Study material:
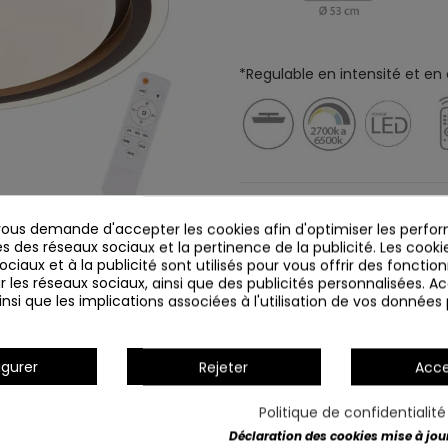
*Regulable en intensité et en
Détails du produit
us demande d'accepter les cookies afin d'optimiser les perfor
s des réseaux sociaux et la pertinence de la publicité. Les cookies
ciaux et à la publicité sont utilisés pour vous offrir des fonction
r les réseaux sociaux, ainsi que des publicités personnalisées. 
nsi que les implications associées à l'utilisation de vos données
igurer
Rejeter
Acce
Politique de confidentialit
Déclaration des cookies mise à jour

To-do item:
Copy out each line of the listing that holds the string "cookies".

Completed task:
us demande d'accepter les cookies afin d'optimiser les perfor
s des réseaux sociaux et la pertinence de la publicité. Les cookies
Déclaration des cookies mise à jour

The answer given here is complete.